Just the Facts
Five Facts on the Mueller Investigation
By Emma Petasis
April 19, 2019 | Blog
The release of the Mueller report comes after a two-year long investigation conducted by special counsel Robert Mueller. Here are five facts.
1. The redacted Mueller report was released to Congress and the public on April 18.
The Mueller report was released with redactions on April 18, 2019, with only about 8% of the report containing redacted material. Congress will now have the ability to determine if any parts of the report merit further investigation. House Judiciary Chairman Jerry Nadler stated he would subpoena for the full report without redactions, as well as requesting Mueller’s testimony before the Judiciary Committee. House Speaker Nancy Pelosi and Senate Minority Leader Chuck Schumer additionally argued that Mueller’s testimony would “restore public trust,” while House Republican Leader McCarthy urges Democrats to move on and work on other issues now that the investigation has concluded. President Trump has dismissed the Mueller report, stating it is fabricated and untrue. Believing it was made to make him look bad by Democrats, Trump insists there was no obstruction in addition to the findings of no collusion.
2. Robert Mueller was appointed as special counsel to the Russia probe in 2017.
Deputy Attorney General Rod Rosenstein appointed Robert Mueller in May 2017 as a special counsel to investigate Russia’s interference in the 2016 presidential election. This probe expanded to include an investigation of President Trump for possible obstruction of justice the following month.

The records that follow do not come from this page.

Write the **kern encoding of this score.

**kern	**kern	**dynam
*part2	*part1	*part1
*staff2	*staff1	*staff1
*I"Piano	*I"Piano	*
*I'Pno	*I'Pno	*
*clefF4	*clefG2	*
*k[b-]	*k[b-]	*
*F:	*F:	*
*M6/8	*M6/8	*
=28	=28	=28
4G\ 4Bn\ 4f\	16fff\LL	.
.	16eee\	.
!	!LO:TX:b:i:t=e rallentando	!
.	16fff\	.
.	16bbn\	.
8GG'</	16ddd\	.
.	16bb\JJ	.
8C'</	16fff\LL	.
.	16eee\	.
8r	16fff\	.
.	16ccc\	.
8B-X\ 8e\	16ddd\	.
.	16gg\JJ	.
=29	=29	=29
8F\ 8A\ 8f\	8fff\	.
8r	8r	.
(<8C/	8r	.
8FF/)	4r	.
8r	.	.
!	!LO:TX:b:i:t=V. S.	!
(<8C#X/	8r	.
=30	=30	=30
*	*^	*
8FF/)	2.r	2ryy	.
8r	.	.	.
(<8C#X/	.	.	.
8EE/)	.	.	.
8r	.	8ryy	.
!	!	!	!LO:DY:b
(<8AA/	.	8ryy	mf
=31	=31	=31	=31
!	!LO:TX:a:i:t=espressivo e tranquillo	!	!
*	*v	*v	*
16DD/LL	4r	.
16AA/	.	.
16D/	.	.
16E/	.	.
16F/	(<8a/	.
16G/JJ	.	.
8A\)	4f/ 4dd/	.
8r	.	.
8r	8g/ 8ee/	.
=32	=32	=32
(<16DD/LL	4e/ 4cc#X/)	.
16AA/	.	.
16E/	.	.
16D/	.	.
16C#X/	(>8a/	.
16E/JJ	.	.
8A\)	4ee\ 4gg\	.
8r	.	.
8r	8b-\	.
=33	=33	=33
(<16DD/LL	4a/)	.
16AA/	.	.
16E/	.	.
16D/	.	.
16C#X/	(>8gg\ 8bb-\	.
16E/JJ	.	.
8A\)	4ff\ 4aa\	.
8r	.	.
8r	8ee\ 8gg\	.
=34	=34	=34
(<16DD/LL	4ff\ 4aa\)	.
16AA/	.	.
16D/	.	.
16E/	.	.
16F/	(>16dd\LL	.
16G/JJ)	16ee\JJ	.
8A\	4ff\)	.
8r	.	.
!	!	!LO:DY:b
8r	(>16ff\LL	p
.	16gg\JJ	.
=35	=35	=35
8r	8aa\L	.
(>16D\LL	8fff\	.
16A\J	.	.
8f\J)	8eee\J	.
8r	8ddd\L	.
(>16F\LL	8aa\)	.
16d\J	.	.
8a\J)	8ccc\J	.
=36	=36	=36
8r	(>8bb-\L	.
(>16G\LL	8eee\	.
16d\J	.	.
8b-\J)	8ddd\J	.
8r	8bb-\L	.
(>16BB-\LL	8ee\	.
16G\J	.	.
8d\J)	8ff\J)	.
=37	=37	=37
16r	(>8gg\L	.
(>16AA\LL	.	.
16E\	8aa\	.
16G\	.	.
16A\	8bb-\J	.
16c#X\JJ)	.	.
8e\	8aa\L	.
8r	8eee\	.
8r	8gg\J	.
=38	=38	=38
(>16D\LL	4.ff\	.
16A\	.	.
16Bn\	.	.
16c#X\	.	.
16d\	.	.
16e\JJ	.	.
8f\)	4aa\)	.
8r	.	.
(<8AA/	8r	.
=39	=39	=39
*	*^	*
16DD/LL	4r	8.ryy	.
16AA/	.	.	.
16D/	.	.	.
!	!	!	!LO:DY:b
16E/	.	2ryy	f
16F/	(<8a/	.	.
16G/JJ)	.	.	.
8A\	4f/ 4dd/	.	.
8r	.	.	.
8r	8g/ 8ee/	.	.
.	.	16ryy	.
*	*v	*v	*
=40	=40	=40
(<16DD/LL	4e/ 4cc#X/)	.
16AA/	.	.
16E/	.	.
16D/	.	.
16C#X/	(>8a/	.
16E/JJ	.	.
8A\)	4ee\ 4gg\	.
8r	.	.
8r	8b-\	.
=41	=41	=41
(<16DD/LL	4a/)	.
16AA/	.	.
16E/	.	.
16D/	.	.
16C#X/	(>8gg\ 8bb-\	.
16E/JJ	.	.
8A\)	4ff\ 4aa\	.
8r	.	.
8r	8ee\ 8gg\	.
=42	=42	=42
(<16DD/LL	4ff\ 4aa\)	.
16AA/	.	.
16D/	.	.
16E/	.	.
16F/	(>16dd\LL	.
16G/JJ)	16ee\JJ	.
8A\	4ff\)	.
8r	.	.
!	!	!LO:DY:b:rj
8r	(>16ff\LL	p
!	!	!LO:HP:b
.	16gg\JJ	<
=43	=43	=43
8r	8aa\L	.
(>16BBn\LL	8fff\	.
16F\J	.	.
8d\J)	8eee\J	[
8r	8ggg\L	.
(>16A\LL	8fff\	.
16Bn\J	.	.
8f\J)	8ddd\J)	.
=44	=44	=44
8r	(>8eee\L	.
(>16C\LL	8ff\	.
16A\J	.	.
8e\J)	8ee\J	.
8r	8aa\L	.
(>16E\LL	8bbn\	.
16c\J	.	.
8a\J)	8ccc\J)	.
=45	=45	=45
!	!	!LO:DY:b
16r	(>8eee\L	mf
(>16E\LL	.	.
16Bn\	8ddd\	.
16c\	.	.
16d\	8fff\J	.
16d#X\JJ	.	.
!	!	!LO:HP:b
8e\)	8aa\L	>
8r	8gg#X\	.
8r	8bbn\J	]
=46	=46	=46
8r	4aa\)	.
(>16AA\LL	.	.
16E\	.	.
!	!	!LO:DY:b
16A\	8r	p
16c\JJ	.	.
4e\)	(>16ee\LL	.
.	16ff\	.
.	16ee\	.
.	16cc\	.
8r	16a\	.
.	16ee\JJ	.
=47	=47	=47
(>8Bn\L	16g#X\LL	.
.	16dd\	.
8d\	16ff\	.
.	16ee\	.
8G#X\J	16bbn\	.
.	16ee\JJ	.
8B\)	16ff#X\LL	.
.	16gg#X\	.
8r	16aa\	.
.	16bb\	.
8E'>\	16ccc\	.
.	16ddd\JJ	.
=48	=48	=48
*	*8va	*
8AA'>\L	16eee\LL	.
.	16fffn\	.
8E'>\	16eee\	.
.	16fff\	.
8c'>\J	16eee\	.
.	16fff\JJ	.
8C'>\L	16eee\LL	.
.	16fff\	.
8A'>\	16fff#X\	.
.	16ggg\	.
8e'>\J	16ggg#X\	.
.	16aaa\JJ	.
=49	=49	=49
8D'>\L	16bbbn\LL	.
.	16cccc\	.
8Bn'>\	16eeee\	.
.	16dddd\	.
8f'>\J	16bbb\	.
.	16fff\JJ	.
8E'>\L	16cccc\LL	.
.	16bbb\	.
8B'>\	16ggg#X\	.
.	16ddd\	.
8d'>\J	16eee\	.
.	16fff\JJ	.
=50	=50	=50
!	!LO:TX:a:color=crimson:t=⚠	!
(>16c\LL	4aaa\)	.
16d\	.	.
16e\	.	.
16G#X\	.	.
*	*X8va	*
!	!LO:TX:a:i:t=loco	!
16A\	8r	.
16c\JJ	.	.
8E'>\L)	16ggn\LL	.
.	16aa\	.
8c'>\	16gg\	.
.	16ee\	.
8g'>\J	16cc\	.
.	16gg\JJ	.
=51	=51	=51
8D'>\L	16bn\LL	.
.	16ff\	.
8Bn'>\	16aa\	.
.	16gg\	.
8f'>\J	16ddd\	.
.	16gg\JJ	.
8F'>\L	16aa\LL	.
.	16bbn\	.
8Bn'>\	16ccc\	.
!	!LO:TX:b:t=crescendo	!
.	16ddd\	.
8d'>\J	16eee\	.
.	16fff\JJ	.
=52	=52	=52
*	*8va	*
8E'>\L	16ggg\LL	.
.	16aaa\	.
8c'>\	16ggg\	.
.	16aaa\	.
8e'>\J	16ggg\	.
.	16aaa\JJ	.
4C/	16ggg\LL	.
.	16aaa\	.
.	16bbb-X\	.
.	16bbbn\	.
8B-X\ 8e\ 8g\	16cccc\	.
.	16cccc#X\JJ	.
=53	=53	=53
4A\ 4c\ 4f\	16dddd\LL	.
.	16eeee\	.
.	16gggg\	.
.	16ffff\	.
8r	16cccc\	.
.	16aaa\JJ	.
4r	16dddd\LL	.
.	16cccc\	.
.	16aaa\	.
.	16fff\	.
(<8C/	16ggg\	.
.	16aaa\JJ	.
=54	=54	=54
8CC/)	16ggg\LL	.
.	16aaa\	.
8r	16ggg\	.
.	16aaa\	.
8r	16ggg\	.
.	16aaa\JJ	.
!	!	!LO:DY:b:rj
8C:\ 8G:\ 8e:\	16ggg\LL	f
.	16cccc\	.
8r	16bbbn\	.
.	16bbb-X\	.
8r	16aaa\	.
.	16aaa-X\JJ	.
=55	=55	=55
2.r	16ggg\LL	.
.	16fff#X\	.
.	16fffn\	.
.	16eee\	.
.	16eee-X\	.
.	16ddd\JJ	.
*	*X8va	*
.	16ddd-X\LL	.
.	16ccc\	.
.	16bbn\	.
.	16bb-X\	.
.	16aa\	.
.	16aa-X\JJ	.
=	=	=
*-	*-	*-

3. The Steele dossier, also known as the Trump-Russia dossier prompted early investigations.
Christopher Steele worked for British intelligence and comprised a series of documents claiming conspiracy between Russia and the Trump campaign during the 2016 election. The dossier claims that Russia interfered with the election by releasing damaging information on Hillary Clinton and assisting Trump win. All documents were published by Buzzfeed in 2017 before any of its contents were verified, and while some vindicate its release, it has been largely discredited.
4. Almost 200 people were charged as a result of the investigation, including Russian nationals and groups.
In October of 2017, Trump’s campaign manager Paul Manafort and his business associate Rick Gates were indicted with 12 counts of conspiracy against the U.S. as well as money laundering, the first of several charges that would be leveled against people in or connected to the 2016 Trump presidential campaign. That following December, the former national security advisor Michael Flynn plead guilty to making false statements to the FBI in regard to conversations with Russian contacts. In February of 2018, 13 Russian nationals and 3 Russian companies were indicting for their interference with the 2016 election and violating criminal laws through propaganda. That following July, 12 more Russian intelligence officers were indicted for the release of the Democratic emails during the 2016 campaign. Trump’s attorney Michael Cohen then had his home and office raided by FBI, and was subsequently charged with finance violations, tax evasion, and lying to congress. Cohen then testified in front of a House committee, stating he was instructed by President Trump to pay hush money to women alleging affairs with Trump.
5. The full Mueller report was about 400 pages, and Attorney General William Barr sent a four-page summary to Congress.
Barr received the report on March 22 and sent a four-page summary report to Congress two days later stating that the investigation did not establish conspiracy or collusion with Russia and the Trump campaign. Regarding the investigation of obstruction of Justice, the Mueller report stated while it “does not conclude that the President committed a crime, it also does not exonerate him.”